Low-Potential Photoelectrochemical Biosensing Using Porphyrin-Functionalized TiO2 Nanoparticles

A novel photoelectrochemical biosensing platform for the detection of biomolecules at relatively low applied potentials was constructed using porphyrin-functionalized TiO2 nanoparticles. The functional TiO2 nanoparticles were prepared by dentate binding of TiO2 with sulfonic groups of water-soluble [meso-tetrakis(4-sulfonatophenyl)porphyrin] iron(III) monochloride (FeTPPS) and characterized by transmission electron microscopy; contact angle measurement; and Raman, X-ray photoelectron, and ultraviolet−visible absorption spectroscopies. The functional nanoparticles showed good dispersion in water and on indium tin oxide (ITO) surface.

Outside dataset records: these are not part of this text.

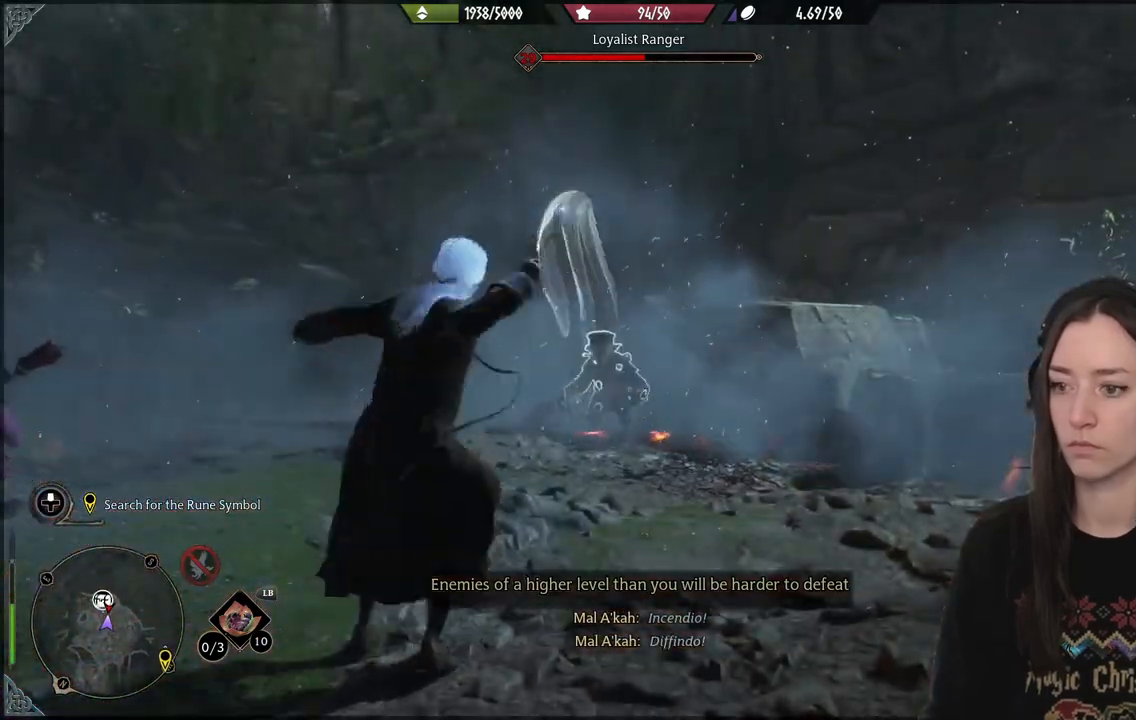
{"buttons": ["R2"], "left_stick": "center", "right_stick": "center", "events": [[283, "Y", "down"], [400, "Y", "up"]]}
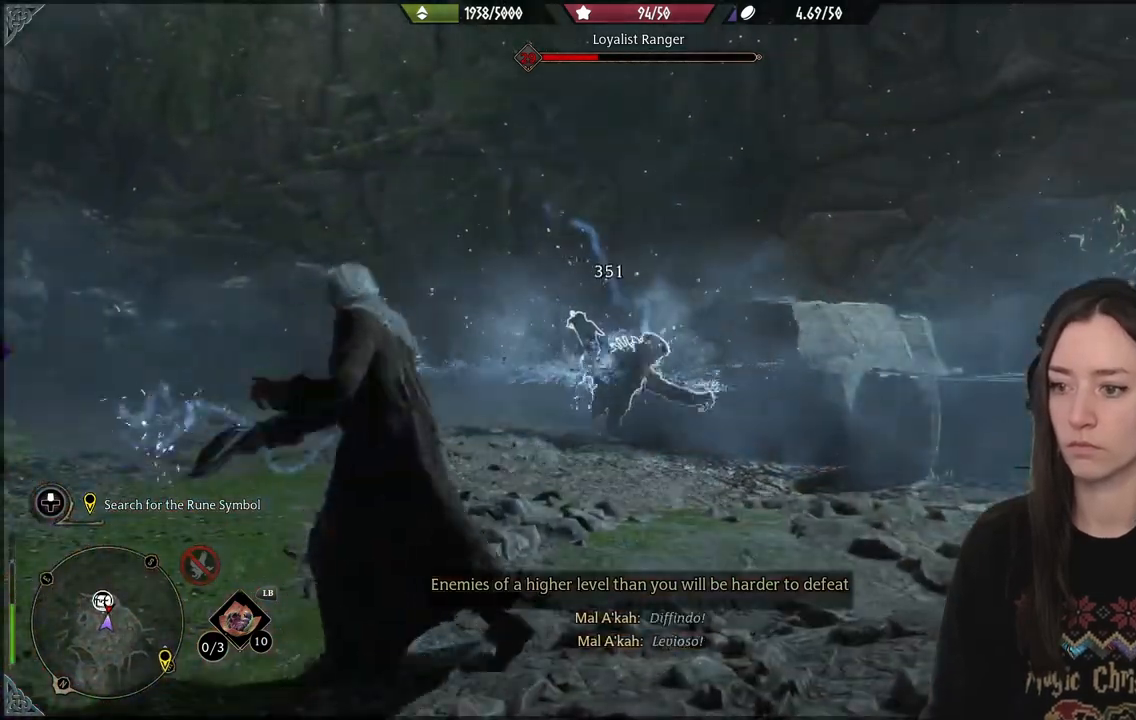
{"buttons": [], "left_stick": "center", "right_stick": "center", "events": [[250, "R2", "up"]]}
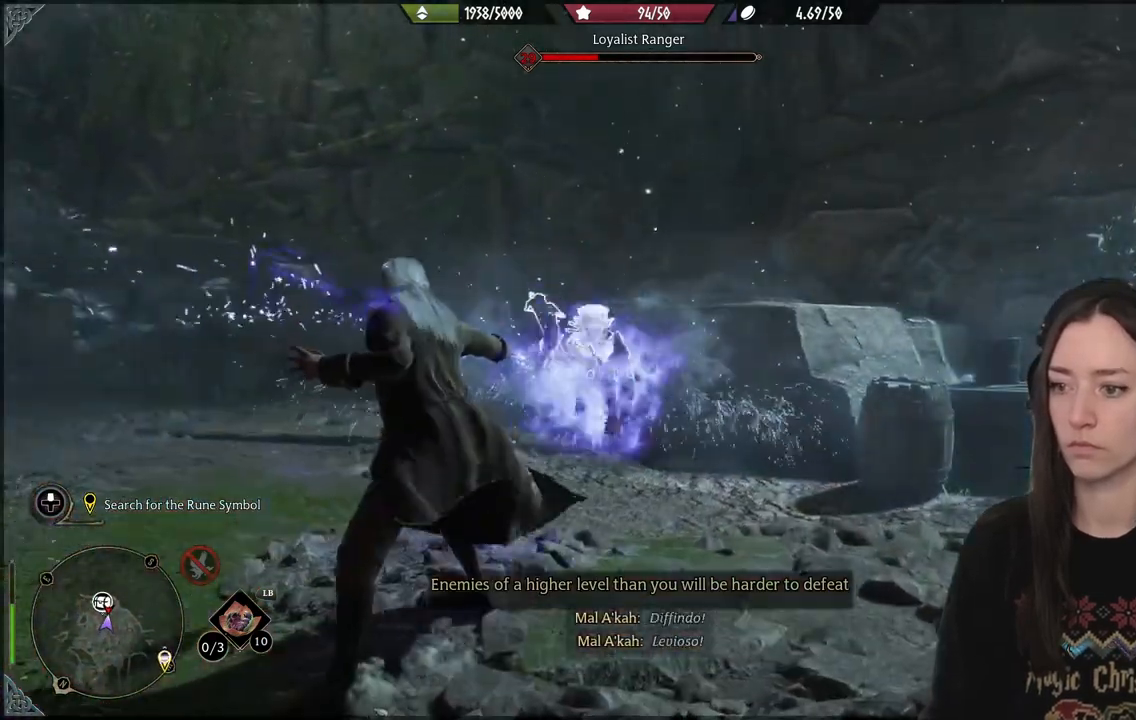
{"buttons": ["R2"], "left_stick": "center", "right_stick": "center", "events": [[33, "R2", "down"], [167, "X", "down"], [250, "X", "up"]]}
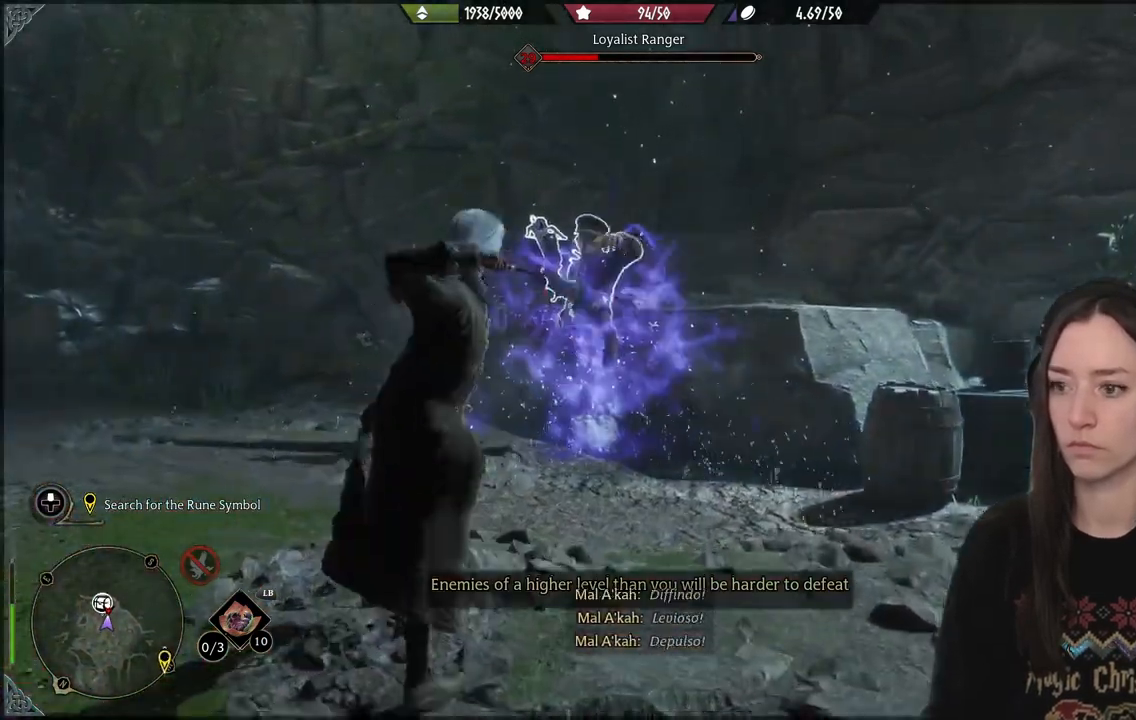
{"buttons": [], "left_stick": "center", "right_stick": "up", "events": [[100, "R2", "up"], [333, "right_stick", "up"], [350, "R2", "down"], [500, "R2", "up"]]}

The resulting FeTPPS-TiO2-modified ITO electrode showed a photocurrent response at +0.2 V to a light excitation at 380 nm, which could be further sensitized through an oxidation process of biomolecules by the hole-injected FeTPPS. Using glutathione as a model, a methodology for sensitive photoelectrochemical biosensing at low potential was thus developed. Under optimal conditions, the proposed photoelectrochemical method could detect glutathione ranging from 0.05 to 2.4 mmol L−1 with a detection limit of 0.03 mmol L−1 at a signal-to-noise ratio of 3. The photoelectrochemical biosensor had an excellent specificity against anticancer drugs and could be successfully applied to the detection of reduced glutathione in gluthion injection, showing a promising application in photoelectrochemical biosensing.